Douglas, however, was suspected of intriguing with England and with the Lord of the Isles, while he had a secret covenant or “band” with the Earls of Crawford and Ross. If all this were true, he was planning a most dangerous enterprise.
He was invited to Stirling to meet the king under a safe-conduct, and there (February 22, 1452) was dirked by his king at the sacred table of hospitality.
Whether this crime was premeditated or merely passionate is unknown, as in the case of Bruce’s murder of the Red Comyn before the high altar. Parliament absolved James on slender grounds. James, the brother of the slain earl, publicly defied his king, gave his allegiance to Henry VI. of England, withdrew it, intrigued, and, after his brothers had been routed at Arkinholm, near Langholm (May 18, 1455), fled to England.
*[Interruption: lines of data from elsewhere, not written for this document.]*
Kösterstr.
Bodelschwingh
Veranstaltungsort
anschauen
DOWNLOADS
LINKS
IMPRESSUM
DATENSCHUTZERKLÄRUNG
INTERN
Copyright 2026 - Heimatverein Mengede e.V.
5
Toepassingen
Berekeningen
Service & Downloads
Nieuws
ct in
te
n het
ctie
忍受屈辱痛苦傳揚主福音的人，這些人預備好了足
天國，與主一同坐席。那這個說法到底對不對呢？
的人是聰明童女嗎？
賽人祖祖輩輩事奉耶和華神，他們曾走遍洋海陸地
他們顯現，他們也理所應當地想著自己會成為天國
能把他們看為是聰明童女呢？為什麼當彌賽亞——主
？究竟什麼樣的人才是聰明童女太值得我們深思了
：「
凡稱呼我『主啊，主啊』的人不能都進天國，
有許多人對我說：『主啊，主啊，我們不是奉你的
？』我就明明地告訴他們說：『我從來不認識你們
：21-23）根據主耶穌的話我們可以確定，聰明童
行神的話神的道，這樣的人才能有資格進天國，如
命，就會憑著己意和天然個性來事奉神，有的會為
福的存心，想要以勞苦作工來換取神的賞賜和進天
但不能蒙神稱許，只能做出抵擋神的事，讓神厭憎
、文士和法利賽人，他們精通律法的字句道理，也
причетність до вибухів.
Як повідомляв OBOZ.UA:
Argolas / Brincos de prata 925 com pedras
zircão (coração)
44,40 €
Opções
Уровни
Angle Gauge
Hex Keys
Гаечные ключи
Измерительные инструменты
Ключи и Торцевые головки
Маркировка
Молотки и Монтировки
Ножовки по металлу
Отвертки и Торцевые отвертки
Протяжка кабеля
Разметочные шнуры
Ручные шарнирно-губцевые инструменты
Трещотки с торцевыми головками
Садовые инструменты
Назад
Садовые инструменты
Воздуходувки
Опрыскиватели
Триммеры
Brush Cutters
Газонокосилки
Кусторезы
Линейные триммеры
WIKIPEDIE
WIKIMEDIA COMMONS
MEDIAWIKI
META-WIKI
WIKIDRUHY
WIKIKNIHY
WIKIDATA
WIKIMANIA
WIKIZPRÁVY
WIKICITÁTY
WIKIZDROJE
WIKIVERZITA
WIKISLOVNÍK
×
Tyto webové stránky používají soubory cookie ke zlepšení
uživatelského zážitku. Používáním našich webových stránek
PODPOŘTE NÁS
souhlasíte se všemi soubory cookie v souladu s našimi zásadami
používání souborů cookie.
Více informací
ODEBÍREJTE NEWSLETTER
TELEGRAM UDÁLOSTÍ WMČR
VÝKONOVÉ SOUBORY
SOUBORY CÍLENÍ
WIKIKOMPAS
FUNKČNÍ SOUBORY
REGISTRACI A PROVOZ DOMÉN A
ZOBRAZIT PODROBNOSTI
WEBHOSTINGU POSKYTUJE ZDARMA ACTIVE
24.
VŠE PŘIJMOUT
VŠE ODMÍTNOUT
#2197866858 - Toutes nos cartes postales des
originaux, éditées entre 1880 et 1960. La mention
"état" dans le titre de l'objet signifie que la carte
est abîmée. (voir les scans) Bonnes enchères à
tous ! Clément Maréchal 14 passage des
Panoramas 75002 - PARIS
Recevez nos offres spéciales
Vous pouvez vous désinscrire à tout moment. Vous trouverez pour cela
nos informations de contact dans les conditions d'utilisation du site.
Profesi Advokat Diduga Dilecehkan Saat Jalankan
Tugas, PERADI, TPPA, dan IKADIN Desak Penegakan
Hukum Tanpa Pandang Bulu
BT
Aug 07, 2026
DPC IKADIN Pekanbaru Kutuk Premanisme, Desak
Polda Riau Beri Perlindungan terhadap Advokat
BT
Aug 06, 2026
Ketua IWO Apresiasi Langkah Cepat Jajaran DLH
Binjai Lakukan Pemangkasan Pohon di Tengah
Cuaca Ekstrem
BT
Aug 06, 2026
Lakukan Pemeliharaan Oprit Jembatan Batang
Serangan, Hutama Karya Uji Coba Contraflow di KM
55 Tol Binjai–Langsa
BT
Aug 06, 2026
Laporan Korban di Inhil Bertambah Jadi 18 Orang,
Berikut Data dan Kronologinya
His House was proclaimed traitorous; their wide lands in southern and south-western Scotland were forfeited and redistributed, the Scotts of Buccleuch profiting largely in the long-run. The leader of the Royal forces at Arkinholm, near Langholm, was another Douglas, one of “the Red Douglases,” the Earl of Angus; and till the execution of the Earl of Morton, under James VI., the Red Douglases were as powerful, turbulent, and treacherous as the Black Douglases had been in their day. When attacked and defeated, these Douglases, red or black, always allied themselves with England and with the Lords of the Isles, the hereditary foes of the royal authority.
Meanwhile Edward IV. wrote of the Scots as “his rebels of Scotland,” and in the alternations of fortune between the Houses of York and Lancaster, James held with Henry VI. When Henry was defeated and taken at Northampton (July 10, 1460), James besieged Roxburgh Castle, an English hold on the Border, and (August 3, 1460) was slain by the explosion of a great bombard.
James was but thirty years of age at his death. By the dagger, by the law, and by the aid of the Red Douglases, he had ruined his most powerful nobles—and his own reputation. His early training, like that of James VI., was received while he was in the hands of the most treacherous, bloody, and unscrupulous of mankind; later, he met them with their own weapons. The foundation of the University of Glasgow (1451), and the building and endowment of St Salvator’s College in St Andrews, by Bishop Kennedy, are the most permanent proofs of advancing culture in the reign of James.
Many laws of excellent tendency, including sumptuary laws, which suggest the existence of unexpected wealth and luxury, were passed; but such laws were never firmly and regularly enforced. By one rule, which does seem to have been carried out, no poisons were to be imported: Scottish chemical science was incapable of manufacturing them. Much later, under James VI., we find a parcel of arsenic, to be used for political purposes, successfully stopped at Leith.